(Your task)
Exact wording is required for every entry; transcribe all of them and leave the images out.
(Working data)
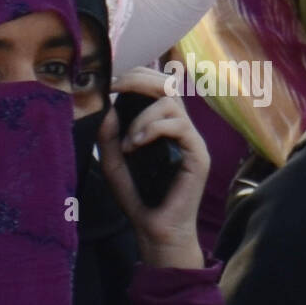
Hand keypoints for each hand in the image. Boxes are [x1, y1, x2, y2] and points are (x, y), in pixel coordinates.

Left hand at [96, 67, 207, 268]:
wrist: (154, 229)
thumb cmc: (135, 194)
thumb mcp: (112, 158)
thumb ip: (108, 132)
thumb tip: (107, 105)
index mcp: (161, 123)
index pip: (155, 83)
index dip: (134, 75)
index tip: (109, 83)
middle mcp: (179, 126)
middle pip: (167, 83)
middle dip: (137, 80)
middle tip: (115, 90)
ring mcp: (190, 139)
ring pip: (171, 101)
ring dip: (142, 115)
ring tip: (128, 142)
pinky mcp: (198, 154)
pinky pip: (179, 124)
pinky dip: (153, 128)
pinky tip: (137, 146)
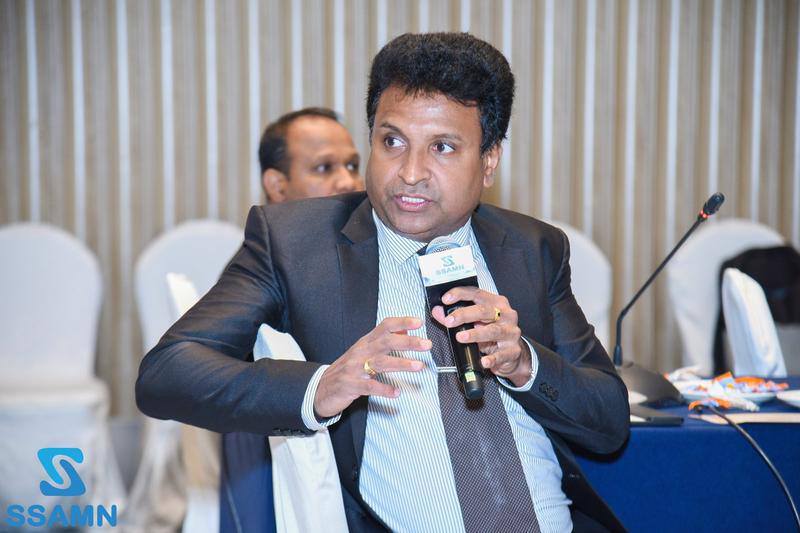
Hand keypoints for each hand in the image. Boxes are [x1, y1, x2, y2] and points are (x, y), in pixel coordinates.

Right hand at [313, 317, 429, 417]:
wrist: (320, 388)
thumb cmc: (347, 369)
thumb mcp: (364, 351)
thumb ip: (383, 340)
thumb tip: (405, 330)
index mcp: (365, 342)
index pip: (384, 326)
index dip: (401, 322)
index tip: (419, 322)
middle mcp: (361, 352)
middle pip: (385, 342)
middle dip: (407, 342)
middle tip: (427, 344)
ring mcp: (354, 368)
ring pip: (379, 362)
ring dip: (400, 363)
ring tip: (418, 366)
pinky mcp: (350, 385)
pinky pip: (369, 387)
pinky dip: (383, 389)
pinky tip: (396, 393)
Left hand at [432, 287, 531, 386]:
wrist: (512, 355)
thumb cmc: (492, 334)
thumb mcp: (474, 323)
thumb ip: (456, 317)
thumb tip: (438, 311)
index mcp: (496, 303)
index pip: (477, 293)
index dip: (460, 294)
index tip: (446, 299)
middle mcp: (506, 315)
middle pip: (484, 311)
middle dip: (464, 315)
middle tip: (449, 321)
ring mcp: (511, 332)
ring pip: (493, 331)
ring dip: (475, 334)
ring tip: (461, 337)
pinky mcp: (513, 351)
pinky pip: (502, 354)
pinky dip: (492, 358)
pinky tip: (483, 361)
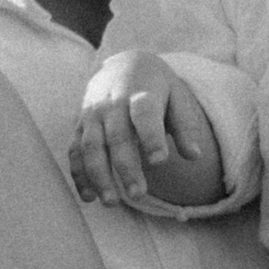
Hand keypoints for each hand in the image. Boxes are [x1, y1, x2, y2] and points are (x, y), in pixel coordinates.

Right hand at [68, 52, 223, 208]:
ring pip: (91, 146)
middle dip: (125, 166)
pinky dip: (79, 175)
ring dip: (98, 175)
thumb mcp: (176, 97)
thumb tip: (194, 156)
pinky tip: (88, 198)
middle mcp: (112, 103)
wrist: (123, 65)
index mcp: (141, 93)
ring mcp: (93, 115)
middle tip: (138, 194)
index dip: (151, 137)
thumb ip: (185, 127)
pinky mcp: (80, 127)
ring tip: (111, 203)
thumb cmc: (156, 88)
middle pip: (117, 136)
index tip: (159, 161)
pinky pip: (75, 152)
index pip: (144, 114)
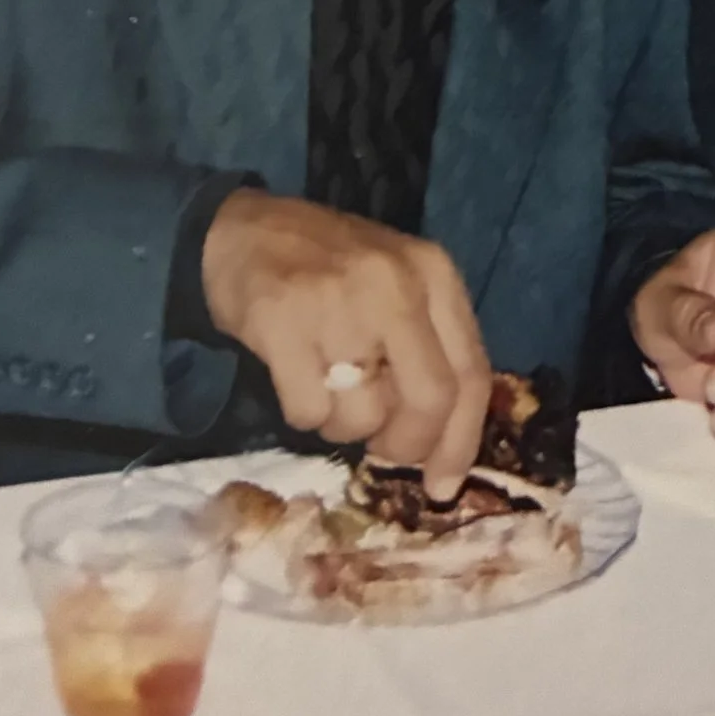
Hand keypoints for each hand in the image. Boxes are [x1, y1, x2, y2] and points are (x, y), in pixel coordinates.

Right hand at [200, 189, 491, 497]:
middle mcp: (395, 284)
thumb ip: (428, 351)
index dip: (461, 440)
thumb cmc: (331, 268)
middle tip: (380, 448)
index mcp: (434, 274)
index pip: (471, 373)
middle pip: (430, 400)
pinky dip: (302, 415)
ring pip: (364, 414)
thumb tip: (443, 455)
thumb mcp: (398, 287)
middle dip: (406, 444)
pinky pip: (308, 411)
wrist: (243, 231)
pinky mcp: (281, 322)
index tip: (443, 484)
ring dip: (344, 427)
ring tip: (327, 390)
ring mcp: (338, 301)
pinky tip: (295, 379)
(End Working data)
(Answer space)
Hand keypoints for each hand in the image. Boxes are [x1, y1, x2, y2] and points are (x, y), in pixel coordinates.

Left hand at [96, 67, 207, 268]:
wrist: (154, 229)
thumb cmc: (135, 194)
thumb mcp: (112, 158)
thumb ip: (108, 132)
thumb tip: (107, 105)
index mcp: (161, 123)
index pip: (155, 83)
index dip: (134, 75)
index tip: (109, 83)
middle mcp: (179, 126)
middle pip: (167, 83)
middle dip: (137, 80)
middle tip: (115, 90)
ring mcp: (190, 139)
ring pip: (171, 101)
ring dip: (142, 115)
ring tip: (128, 142)
pinky mcp: (198, 154)
pinky pip: (179, 124)
pinky dip: (153, 128)
pinky tip: (137, 146)
Hand keypoints for each hand in the image. Boxes are [x1, y1, x2, y2] and points are (x, y), in pixel coordinates.

Right hand at [313, 317, 429, 417]:
wrist: (320, 388)
thumb cmc: (347, 369)
thumb mcp: (364, 351)
thumb ip: (383, 340)
thumb tip: (405, 330)
index mcp: (365, 342)
index pip: (384, 326)
index dip: (401, 322)
index tip: (419, 322)
middle mcp: (361, 352)
middle pip: (385, 342)
middle dip: (407, 342)
middle tip: (427, 344)
ring mcp: (354, 368)
ring pip: (379, 362)
ring dip: (400, 363)
ring tip: (418, 366)
pinky mcp: (350, 385)
pinky pip: (369, 387)
pinky dip: (383, 389)
pinky tip: (396, 393)
Left hand at [432, 287, 531, 386]:
wrist: (512, 355)
thumb cmc: (492, 334)
thumb mcp: (474, 323)
thumb ip: (456, 317)
thumb tip: (438, 311)
index mcp: (496, 303)
index pip: (477, 293)
index dip: (460, 294)
index tip: (446, 299)
middle mcp: (506, 315)
middle pip: (484, 311)
middle dip: (464, 315)
middle tip: (449, 321)
ring mcp: (511, 332)
ring pip: (493, 331)
ring dip: (475, 334)
ring tip: (461, 337)
pinky mcp: (513, 351)
pinky pip: (502, 354)
pinky dip: (492, 358)
pinky tip: (483, 361)
Hand keypoints for each hand in the image. Boxes are [x1, y1, x2, y2] and points are (x, y), in pixel coordinates.

Right hand at [68, 52, 223, 208]:
ring pip: (91, 146)
middle dip: (125, 166)
pinky dip: (79, 175)
ring dip: (98, 175)
thumb mcp: (176, 97)
thumb tip: (194, 156)
pinky tip: (88, 198)
middle mcp: (112, 103)
wrist: (123, 65)
index mcp: (141, 93)
ring mcp: (93, 115)
middle tip: (138, 194)
index dip: (151, 137)
thumb ip: (185, 127)
pinky mcp: (80, 127)
ring tip: (111, 203)
thumb cmc: (156, 88)
middle pip: (117, 136)
index tip: (159, 161)
pinky pip: (75, 152)
index pip: (144, 114)
Hand keypoints for each hand in the image. Boxes are [x1, y1, x2, y2] and points are (x, y), in pixel coordinates.

Right hand at [200, 189, 491, 497]:
middle mcp: (395, 284)
thumb ip: (428, 351)
index dip: (461, 440)
thumb cmc: (331, 268)
middle tip: (380, 448)
index mcp: (434, 274)
index pip: (471, 373)
middle pip: (430, 400)
pinky dip: (302, 415)
ring pip: (364, 414)
thumb tip: (443, 455)
thumb mcp: (398, 287)
middle dip: (406, 444)
pinky pip: (308, 411)
wrist: (243, 231)
pinky mcp: (281, 322)
index tip: (443, 484)
ring dip: (344, 427)
ring tip: (327, 390)
ring mcp: (338, 301)
pinky tip: (295, 379)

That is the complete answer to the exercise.